São Bernardo e Santo André arrecadam cerca de R$ 11 milhões do ISS de pedágios no primeiro semestre

Os repasses oriundos do Impostos Sobre Serviços (ISS) dos pedágios das rodovias estaduais para São Bernardo e Santo André, no primeiro semestre deste ano, foram de R$ 11.393.593,53, segundo boletim divulgado pela Agência de Transportes do Estado de São Paulo (ARTESP). Isso significa que, do total arrecadado pelo Estado, R$ 48.397.705,52, quase 23% veio para essas duas cidades.

São Bernardo recebeu R$ 10.989.060,22 milhões, enquanto Santo André ficou com R$ 404.533,31 mil reais. A diferença de valores entre uma cidade e outra se dá pelo fato de São Bernardo ter muito mais rodovias estaduais que cortam o município em relação a Santo André.

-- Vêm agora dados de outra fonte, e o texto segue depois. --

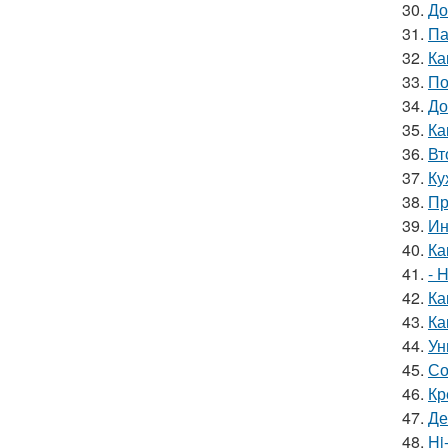
30.
До
31.
Па
32.
Ка
33.
По
34.
До
35.
Ка
36.
Вт
37.
Ку
38.
Пр
39.
Ин
40.
Ка
41.
- 
42.
Ка
43.
Ка
44.
Ун
45.
Со
46.
Кр
47.
Де
48.
Hi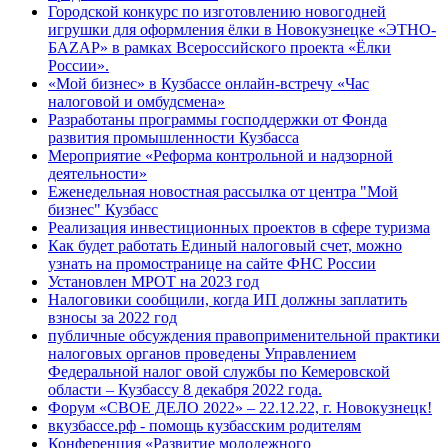
Городской конкурс по изготовлению новогодней
игрушки для оформления ёлки в Новокузнецке «ЭТНО-
БАZАР» в рамках Всероссийского проекта «Ёлки
России».
«Мой бизнес» в Кузбассе онлайн-встречу «Час
налоговой и омбудсмена»
Разработаны программы господдержки от Фонда
развития промышленности Кузбасса
Мероприятие «Реформа контрольной и надзорной
деятельности»
Еженедельная новостная рассылка от центра "Мой
бизнес" Кузбасс
Реализация инвестиционных проектов в сфере туризма
Как будет работать Единый налоговый счет, можно
узнать на промостранице на сайте ФНС России
Установлен МРОТ на 2023 год
Налоговики сообщили, когда ИП должны заплатить
взносы за 2022 год
публичные обсуждения правоприменительной практики
налоговых органов проведены Управлением
Федеральной налог овой службы по Кемеровской
области – Кузбассу 8 декабря 2022 года.
Форум «СВОЕ ДЕЛО 2022» – 22.12.22, г. Новокузнецк!
вкузбассе.рф - помощь кузбасским родителям
Конференция «Развитие молодежного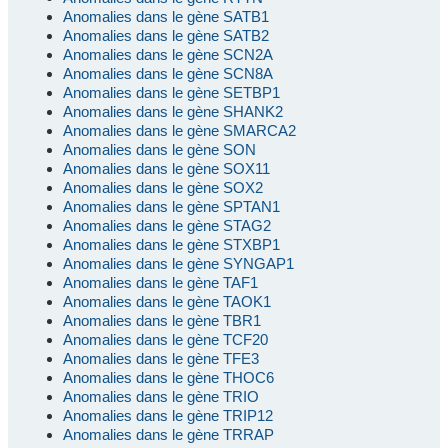
Anomalies dans le gène SATB1
Anomalies dans le gène SATB2
Anomalies dans le gène SCN2A
Anomalies dans le gène SCN8A
Anomalies dans le gène SETBP1
Anomalies dans le gène SHANK2
Anomalies dans le gène SMARCA2
Anomalies dans le gène SON
Anomalies dans le gène SOX11
Anomalies dans le gène SOX2
Anomalies dans le gène SPTAN1
Anomalies dans le gène STAG2
Anomalies dans le gène STXBP1
Anomalies dans le gène SYNGAP1
Anomalies dans le gène TAF1
Anomalies dans le gène TAOK1
Anomalies dans le gène TBR1
Anomalies dans le gène TCF20
Anomalies dans le gène TFE3
Anomalies dans le gène THOC6
Anomalies dans le gène TRIO
Anomalies dans le gène TRIP12
Anomalies dans le gène TRRAP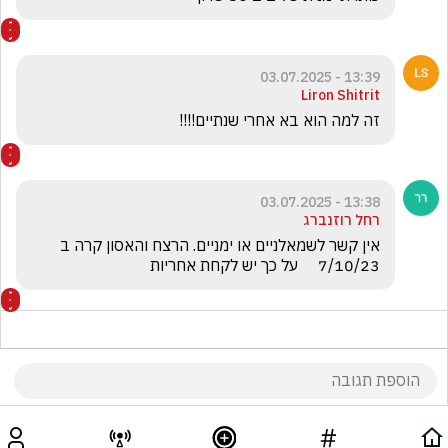
13:39 - 03.07.2025
Liron Shitrit
זה למה הוא בא אחרי שנתיים!!!!
13:38 - 03.07.2025
רחל רוזנברג
אין קשר לשמאלניים או ימניים. הרצח והאסון קרה ב 
7/10/23     על כך יש לקחת אחריות
13:37 - 03.07.2025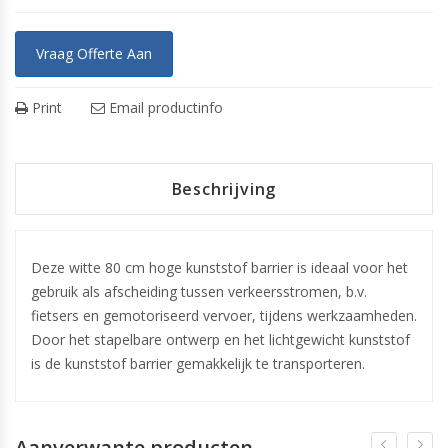
Vraag Offerte Aan
Print
Email productinfo
Beschrijving
Deze witte 80 cm hoge kunststof barrier is ideaal voor het
gebruik als afscheiding tussen verkeersstromen, b.v.
fietsers en gemotoriseerd vervoer, tijdens werkzaamheden.
Door het stapelbare ontwerp en het lichtgewicht kunststof
is de kunststof barrier gemakkelijk te transporteren.
Aanverwante producten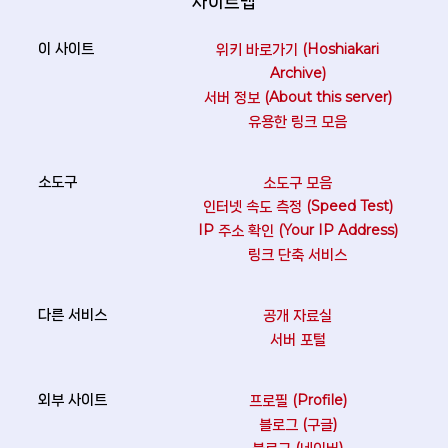
사이트맵
위키 바로가기 (Hoshiakari
Archive)
서버 정보 (About this server)
유용한 링크 모음
소도구 모음
인터넷 속도 측정 (Speed Test)
IP 주소 확인 (Your IP Address)
링크 단축 서비스
공개 자료실
서버 포털
프로필 (Profile)
블로그 (구글)
블로그 (네이버)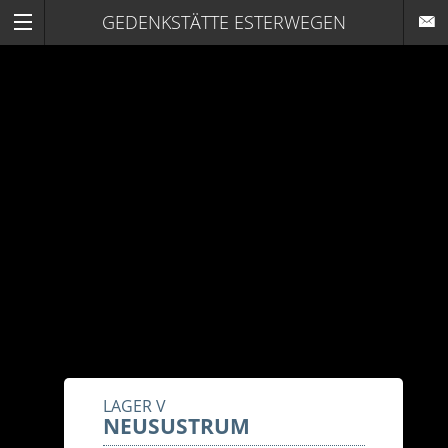
GEDENKSTÄTTE ESTERWEGEN
LAGER V
NEUSUSTRUM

Segundo a ARTESP, “o repasse é feito proporcionalmente à extensão das rodovias sob concessão que atravessam cada município”.

Por meio de nota, a prefeitura de São Bernardo declarou que esse dinheiro será destinado às obrigações constitucionais, como saúde e educação. O restante da verba será aplicado para áreas dentro da administração.

Santo André, por meio da Secretaria de Gestão Financeira, informou que o dinheiro será investido em despesas genéricas do município. “A arrecadação do município, de forma geral, é utilizada para a manutenção de serviços essenciais para o funcionamento de equipamentos públicos e prestação de serviços à população”, segundo nota.

O ISS é um tributo destinado aos municípios e também ao Distrito Federal. Este tributo é cobrado de empresas e profissionais autônomos e abrange diversas áreas, como a saúde, educação e transporte. O valor arrecadado é sempre destinado ao município no qual o serviço foi prestado.

Para o professor do curso de Gestão Pública da Universidade Metodista de São Paulo, Vinicius Schurgeries, 35, o ideal, no tocante aos investimentos, seria o município identificar as necessidades e aplicar o dinheiro nelas. “O investimento que seria o mais importante é o de infraestrutura urbana, como a melhoria no saneamento básico e na gestão de resíduos sólidos. Cada um tem suas características e necessidades e por isso seria o correto trabalhar para melhorar a vocação econômica do município, para melhorar os níveis de emprego e atração de empresas”. O docente também comenta sobre as regras para a aplicação do dinheiro: “O que a constituição obriga é ter o mínimo para algumas áreas, como os 25% da educação e 15% da saúde”.